▶ **ENSEMBLE DES CONSIGNES**:
A. Reproduisez à l'identique le passage du texte sur la construction du temple, en partant de "Saint Augustin, de" et en continuant jusqu'à "hiérarchie des causes.".
B. D'après le texte sur la construction du temple, de quels mots grecs dérivent « architecture » et « architecte », et que signifie chacun d'eux ?

▶ **TEXTE ÉTUDIÉ**:
»»
Construire
le Temple
De l'obligation de
soumission à
la nature, de l'observance de celle ci et de ces
phénomènes sont apparus les
premiers lieus ou temples, consacrés au soleil, à
la lune, aux premiers dieux
et déesses, aux représentations animales ou
humaines.
Sur tous les
continents, les
hommes, comme le disait JJ Rousseau : « ont
enfermé les dieux dans les temples,
ont inventé des rituels de toutes sortes et de toutes
natures
afin d'obtenir leur clémence,
leurs
grâces, leurs soutiens, leur pardon.
Car
au fond l'homme porte
en
lui la honte de sa nudité: il s'est
matérialisé, soumis aux lois
de la nature et est
devenu mortel ».
Lorsque nous
regardons les Temples,
au sens le plus large du terme, qui parsèment notre
planète, et qui n'ont pas
subi les outrages du temps et des hommes, on ne peut que se rende
compte qu'ils
sont la résultante entre le"construire et le
connaître", qu'il existe
donc une architecture de la pensée, tout comme il en existe
une u monde et de
l'univers, car celui-ci n'est pas un chaos, mais un cosmos, c'est
à dire, selon
la définition de Pythagore, créé et
ordonné harmonieusement.
LA CREATION
Et ce n'est pas par
hasard si
nous invoquons "Le Grand Architecte De L'Univers" à
l'ouverture de
nos travaux, l'explication nous en est donner par l'origine du mot
Architecte.
En effet,
architecture et
architecte viennent du Grec: Arché, qui veut dire le
commencement, le
commandement, le principe, et du mot Tektonicos, qui veut dire le
charpentier,
le bâtisseur. De ce fait, l'Arché fait de la
tecture bien plus qu'une simple
battisse. L'Arché est le supplément
indispensable, comme le dit Denis Rollier :
ce par quoi une construction échappe à l'espace
purement utilitaire, ce qu'il y
aurait en elle d'esthétique".
Une architecture sans
Arché,
c'est à dire sans commencement, échappant au
pouvoir, rebelle au principe,
devient: An‑archique. Donc l'Ârché se veut ordre.
L'architecture, telle
que le
décrit Platon : « conduit à
l'éclosion de ce qui se manifeste, elle suppose que
l'on sache quelque chose de l'ordre et, que ce savoir est immanent de
l'action ».
Et pour Plotin, le
savoir qui
permet la construction architecturale, doit mêler
connaissance divine et
sensible; l'architecte est alors la "métaphore" de ce qui
réassemble",
non en supprimant toute distance, mais en reproduisant l'ordre.
De
l'édifice, il est le
médiateur, il « élève
l'âme en présentant dans l'évidence
l'image de
l'Invisible, c'est à dire l'unité d'une harmonie
que le maçon ne voit pas, mais
que l'architecte voit par l’œil
intérieur ».
Saint Augustin, de
son coté,
explicitera l'opposition entre l'architecte, l'ArchéTektonicos, comme
bâtisseur ayant rapport avec le principe initial, et le
simple
"technicien", le tektonicos, qui est incapable de remonter la
hiérarchie des causes.
L'ORDONNANCEMENT
Le temple nous
apparaît donc comme un ensemble structuré
et ordonné, définissant un espace
sacré.
««
▶ **DONNÉES D'ENTRÉE**:
»»
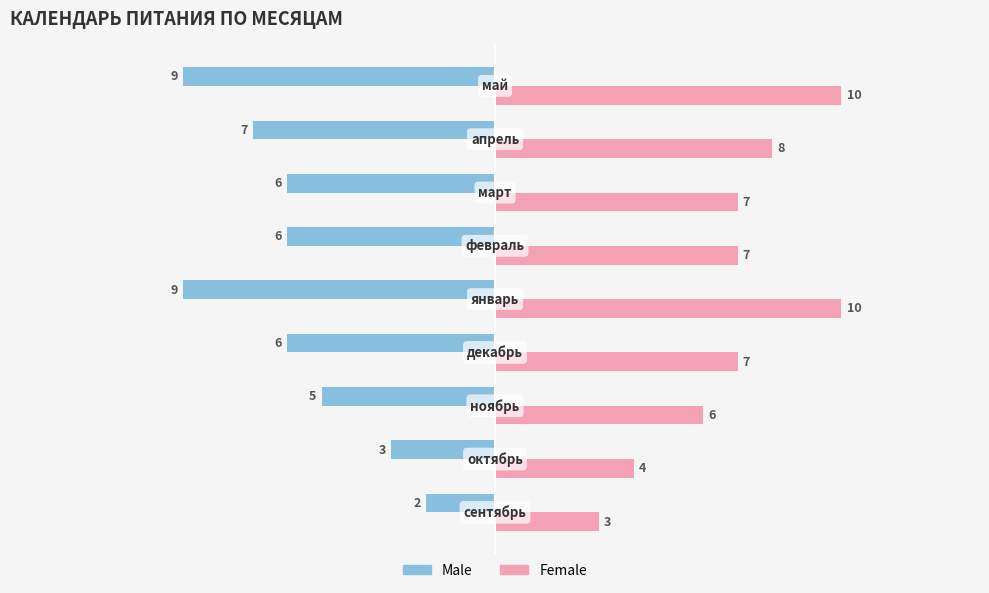

What are all the series names shown in the legend?

Male, Female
««
▶ **RÉPONSES RÉDIGÉES**:
A.
Saint Augustin, de
son coté,
explicitera l'opposition entre l'architecte, l'ArchéTektonicos, comme
bâtisseur ayant rapport avec le principe initial, et le
simple
"technicien", le tektonicos, qui est incapable de remonter la
hiérarchie des causes.

B. Ils viennent d'Arché, qui signifie le commencement, le commandement, le principe, et de Tektonicos, qui signifie le charpentier, le bâtisseur.